Monday, April 28, 2008

i realized i'm so glad i didn't grow up in a big city. if i did, i never would have wanted to explore anything else. maybe i wouldn't have even known what it was like to be restless ... to want to discover or learn more. i'm also glad that when i go back to kansas, i'm not distracted or irritated with the decreased pace or silence anymore. and i love that i get anxious to go back to the traffic and chaos of l.a. towards the end of my visits. neither one is superior to the other ... one just seems to draw out the best in me more than the other.

i think that's the beauty of self-discovery. it's ok to think differently and act differently than your parents or the people you've always known. it doesn't make you less spiritual or intelligent, nor does it make you a heathen or disrespectful of the way you were raised. it makes you a human on a journey that just happens to look different than the environment you came from.

i've struggled with my own identity crisis for about the past five years (ha probably longer), but it became paramount when i moved to l.a. i felt myself come alive in ways that i was unfamiliar with. ways that seemed wrong and forbidden when compared to what i was always taught, but there was always something so refreshing about my new discoveries. just the idea of experiencing something new or embracing different ideas brought energy to my bones and life to my dying soul.

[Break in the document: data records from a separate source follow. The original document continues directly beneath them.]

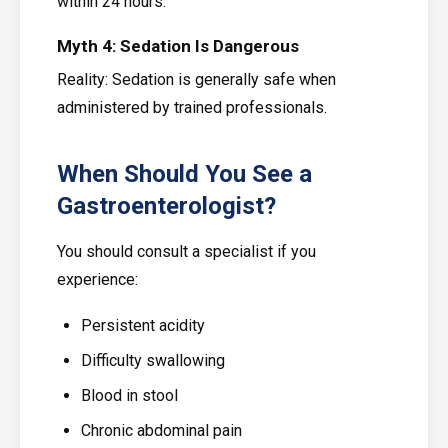
within 24 hours.
Myth 4: Sedation Is Dangerous
Reality: Sedation is generally safe when
administered by trained professionals.
When Should You See a
Gastroenterologist?
You should consult a specialist if you
experience:
Persistent acidity
Difficulty swallowing
Blood in stool
Chronic abdominal pain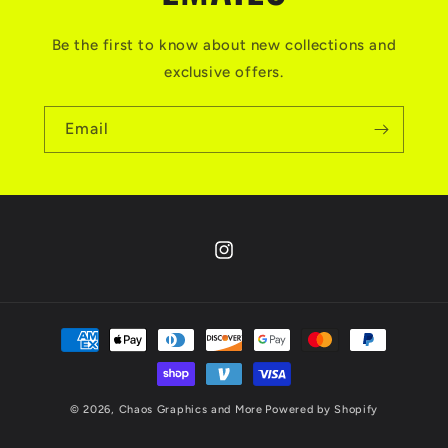
Be the first to know about new collections and
exclusive offers.
Email
Instagram
Payment
methods
© 2026,
Chaos Graphics and More
Powered by Shopify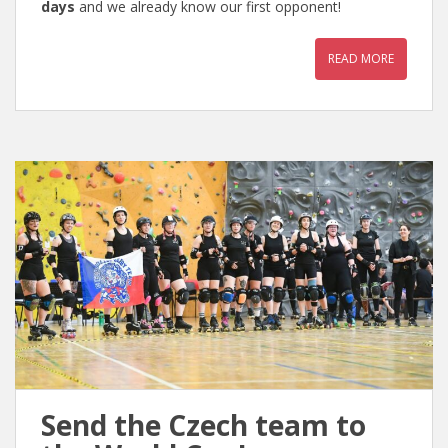
days
and we already know our first opponent!
READ MORE
Send the Czech team to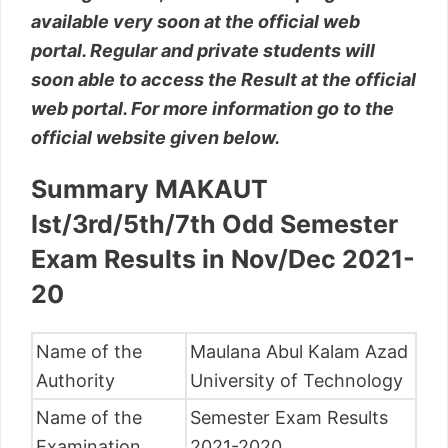
available very soon at the official web
portal. Regular and private students will
soon able to access the Result at the official
web portal. For more information go to the
official website given below.
Summary MAKAUT
Ist/3rd/5th/7th Odd Semester
Exam Results in Nov/Dec 2021-
20
Name of the
Maulana Abul Kalam Azad
Authority
University of Technology
Name of the
Semester Exam Results
Examination
2021-2020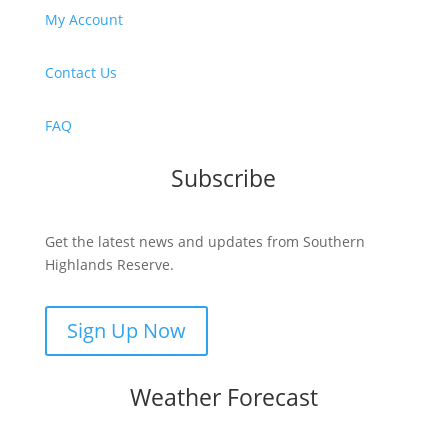
My Account
Contact Us
FAQ
Subscribe
Get the latest news and updates from Southern
Highlands Reserve.
Sign Up Now
Weather Forecast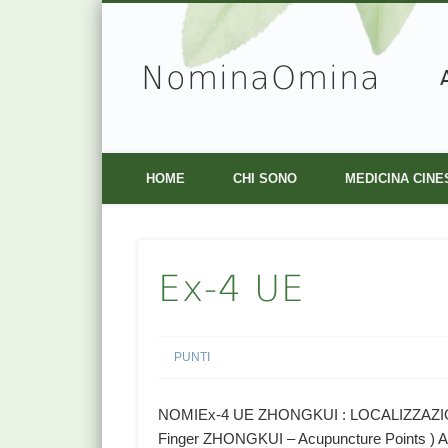
NominaOmina
Facebook
Vimeo
HOME
CHI SONO
MEDICINA CINE
Ex-4 UE
PUNTI
NOMIEx-4 UE ZHONGKUI : LOCALIZZAZIONE 
Finger ZHONGKUI – Acupuncture Points ) As 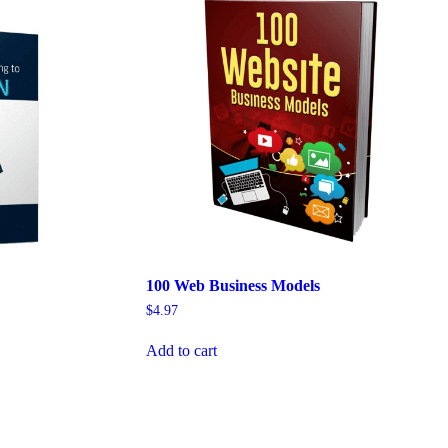
100 Web Business Models
$
4.97
Add to cart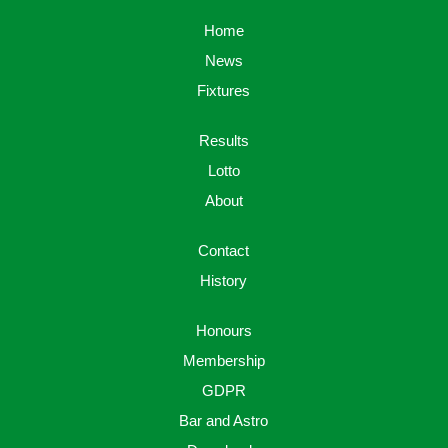
Home
News
Fixtures
Results
Lotto
About
Contact
History
Honours
Membership
GDPR
Bar and Astro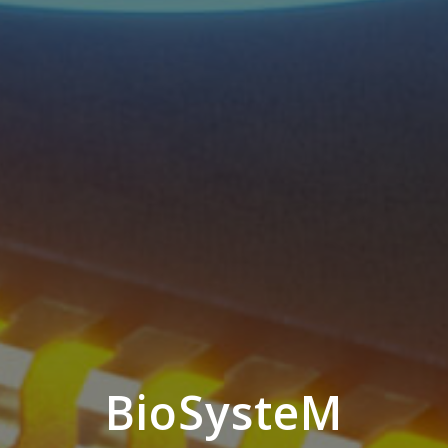
BioSysteM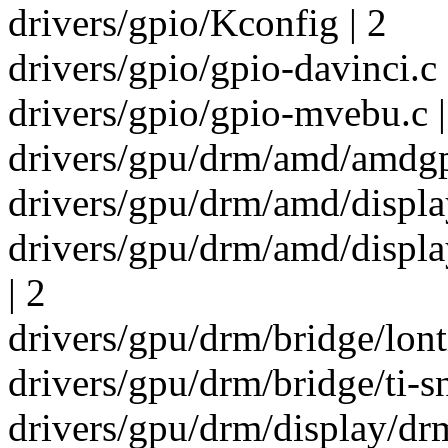
drivers/gpio/Kconfig | 2
drivers/gpio/gpio-davinci.c 
drivers/gpio/gpio-mvebu.c |
drivers/gpu/drm/amd/amdgp
drivers/gpu/drm/amd/disp
drivers/gpu/drm/amd/disp
| 2
drivers/gpu/drm/bridge/lont
drivers/gpu/drm/bridge/ti-s
drivers/gpu/drm/display/dr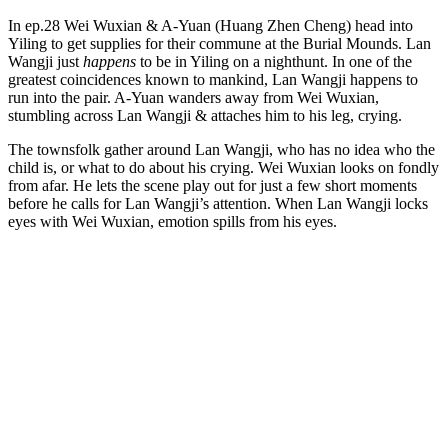
In ep.28 Wei Wuxian & A-Yuan (Huang Zhen Cheng) head into
Yiling to get supplies for their commune at the Burial Mounds. Lan
Wangji just
happens
to be in Yiling on a nighthunt. In one of the
greatest coincidences known to mankind, Lan Wangji happens to
run into the pair. A-Yuan wanders away from Wei Wuxian,
stumbling across Lan Wangji & attaches him to his leg, crying.
The townsfolk gather around Lan Wangji, who has no idea who the
child is, or what to do about his crying. Wei Wuxian looks on fondly
from afar. He lets the scene play out for just a few short moments
before he calls for Lan Wangji’s attention. When Lan Wangji locks
eyes with Wei Wuxian, emotion spills from his eyes.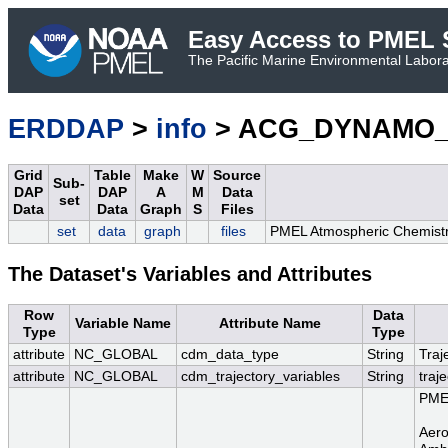
Easy Access to PMEL S
The Pacific Marine Environmental Laborat
ERDDAP
>
info
> ACG_DYNAMO_Re
Grid
Table
Make
W
Source
Sub-
DAP
DAP
A
M
Data
set
Data
Data
Graph
S
Files
set
data
graph
files
PMEL Atmospheric Chemistr
The Dataset's Variables and Attributes
Row
Data
Variable Name
Attribute Name
Type
Type
attribute
NC_GLOBAL
cdm_data_type
String
Traj
attribute
NC_GLOBAL
cdm_trajectory_variables
String
traj
PMEL
Aero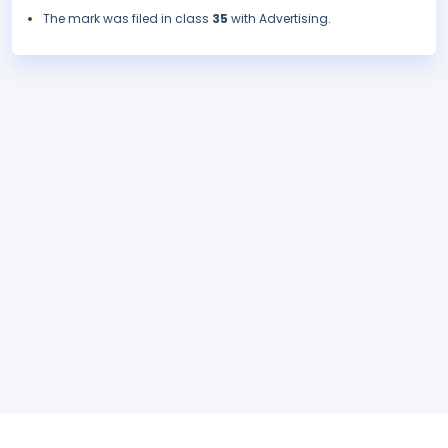
The mark was filed in class
35
with Advertising.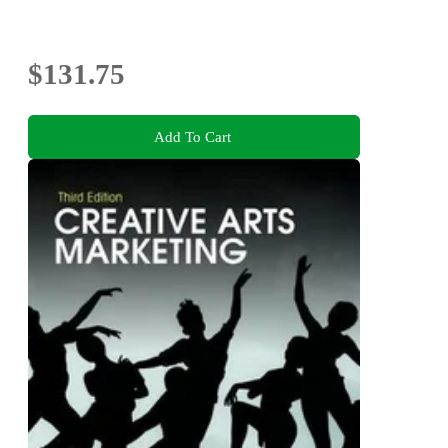
$131.75
Add To Cart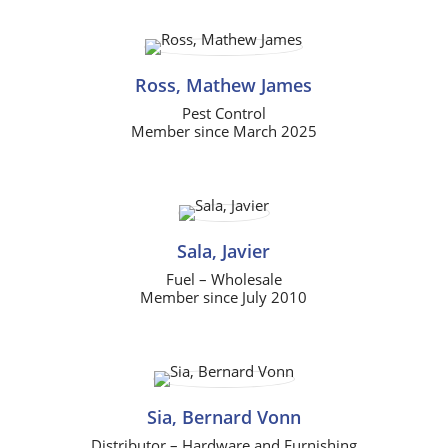
Ross, Mathew James
Pest Control
Member since March 2025
Sala, Javier
Fuel – Wholesale
Member since July 2010
Sia, Bernard Vonn
Distributor – Hardware and Furnishing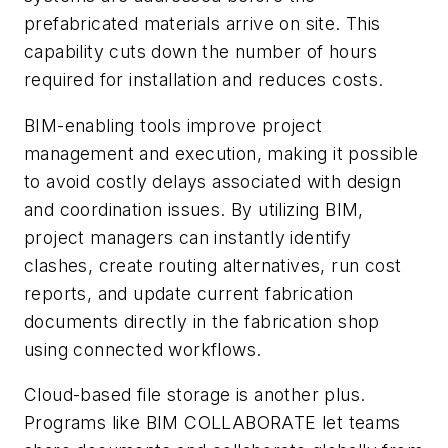
prefabricated materials arrive on site. This
capability cuts down the number of hours
required for installation and reduces costs.
BIM-enabling tools improve project
management and execution, making it possible
to avoid costly delays associated with design
and coordination issues. By utilizing BIM,
project managers can instantly identify
clashes, create routing alternatives, run cost
reports, and update current fabrication
documents directly in the fabrication shop
using connected workflows.
Cloud-based file storage is another plus.
Programs like
BIM COLLABORATE
let teams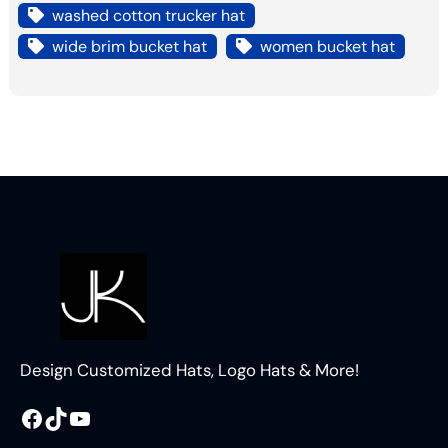
washed cotton trucker hat
wide brim bucket hat
women bucket hat
Design Customized Hats, Logo Hats & More!
Facebook
TikTok
YouTube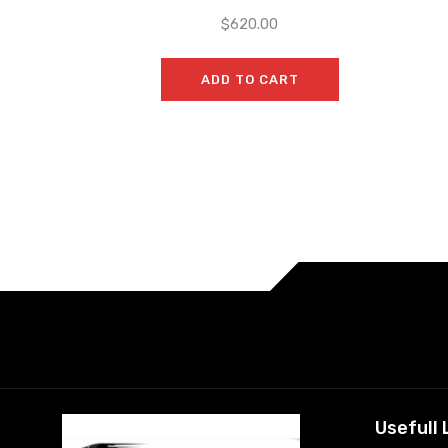
$
620.00
ADD TO CART
Usefull 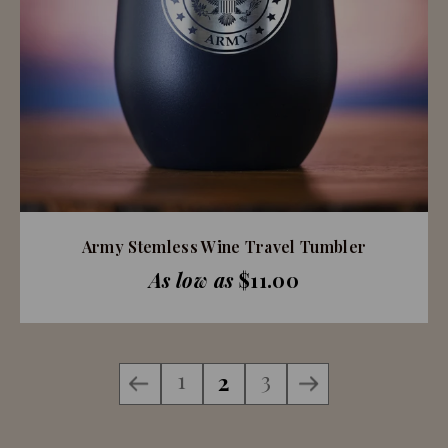
Army Stemless Wine Travel Tumbler
As low as
$11.00
1
3
2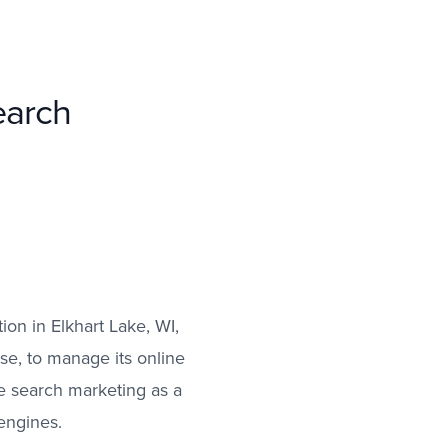
earch
ion in Elkhart Lake, WI,
se, to manage its online
e search marketing as a
 engines.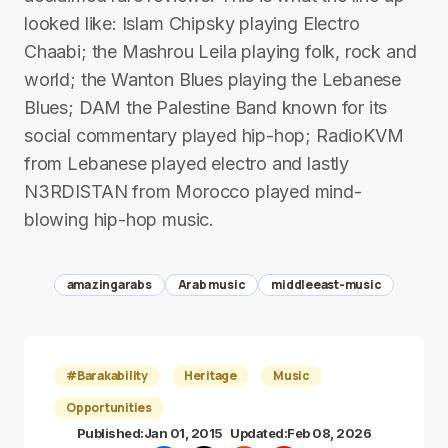
looked like: Islam Chipsky playing Electro
Chaabi; the Mashrou Leila playing folk, rock and
world; the Wanton Blues playing the Lebanese
Blues; DAM the Palestine Band known for its
social commentary played hip-hop; RadioKVM
from Lebanese played electro and lastly
N3RDISTAN from Morocco played mind-
blowing hip-hop music.
amazingarabs
Arab music
middleeast-music
#Barakability
Heritage
Music
Opportunities
Published:
Jan 01, 2015
Updated:
Feb 08, 2026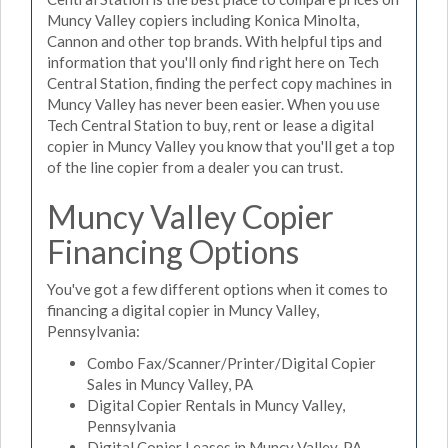
Muncy Valley copiers including Konica Minolta,
Cannon and other top brands. With helpful tips and
information that you'll only find right here on Tech
Central Station, finding the perfect copy machines in
Muncy Valley has never been easier. When you use
Tech Central Station to buy, rent or lease a digital
copier in Muncy Valley you know that you'll get a top
of the line copier from a dealer you can trust.
Muncy Valley Copier
Financing Options
You've got a few different options when it comes to
financing a digital copier in Muncy Valley,
Pennsylvania:
Combo Fax/Scanner/Printer/Digital Copier
Sales in Muncy Valley, PA
Digital Copier Rentals in Muncy Valley,
Pennsylvania
Digital Copier Leases in Muncy Valley, PA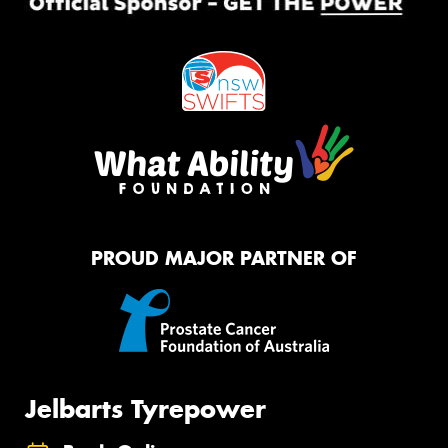
PROUD MAJOR PARTNER OF
Jelbarts Tyrepower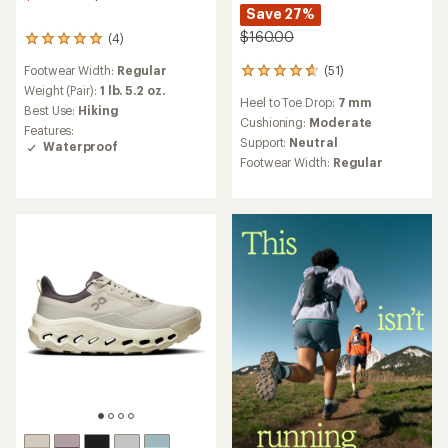
Save 27%
$160.00
(4)
4
reviews
(51)
Footwear Width:
Regular
51
with
reviews
an
Weight (Pair):
1 lb. 5.2 oz.
Heel to Toe Drop:
7 mm
with
average
Best Use:
Hiking
an
rating
Cushioning:
Moderate
Features:
average
of
Support:
Neutral
Waterproof
rating
5.0
Footwear Width:
Regular
of
out
4.7
of
out
5
of
stars
5
stars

when i went back to kansas this time around, i felt like a new person. completely comfortable in who i have become in the past few years. it was such an incredible feeling. what i've learned is that, while i flesh out my beliefs and passions differently than i used to (or differently than some of my friends and family back home), it doesn't mean that i'm not motivated by the same Truth that they are. it doesn't mean i've "fallen off the wagon" or that "l.a. has ruined me." it just means that i have found a way to tell my story and appreciate the stories of those around me.

kim ... i thank you for being my life coach (even if you didn't know you were). our conversation this weekend helped me articulate what i've learned without feeling like i was being judged or criticized.

tanner (my brilliant and objective brother), thanks for always understanding where i'm coming from ... even if you don't agree. i'm glad that our decisions, while taking us geographically farther away from each other, have actually helped us identify with one another more.

to all of the people i never spent time with when i actually lived in kansas (because my church friends were always more important) ... i'm really glad i've gotten to know you better. i'm so thankful that you allowed me to make mistakes and haven't dismissed God in my ignorance of what it meant to truly follow Him.

and to vince ... thanks for being there to pick me up from the airport every time i leave you. hopefully you're seeing a fun little pattern ... i always seem to make my way back to you.

so the lesson...

i've changed. a lot. but it doesn't mean that i've lost sight of what's important. and i know that it's easier to believe that who i was was the truest of myself, but is it also possible that i am finding a way to live that speaks to how i was created rather than how i was always suggested to be? this is why i'm not losing sleep at night ... because there is something greater going on around me that i'm suddenly aware of and i'd like to be a part of it ... even if it makes those who have known me for a long time uncomfortable.

2 comments:

kim said...

I love the chance to sit and talk with you, Krysta. I did hear greater definition... greater clarity in how you describe your purpose/drive/passion this time around. And I think you're right, this reflects that time has passed and you've grown into yourself more, and you're able to tease out all that is valuable in any setting in which you find yourself (L.A.... India.... China.... Derby).

And in regards to that purpose/drive/passion.... GO FOR IT!! It's SO INCREDIBLY NEEDED!!!!

Korey said...

Wow, Bravo.

You have grown so much, even in the year and a few months since I first met you. This was such a perfectly articulated explanation of your state of mind. I hope that one day everyone in your life can come to understand that you are making choices that are perfect for you, and if they cannot agree with them, they can at least be happy for you.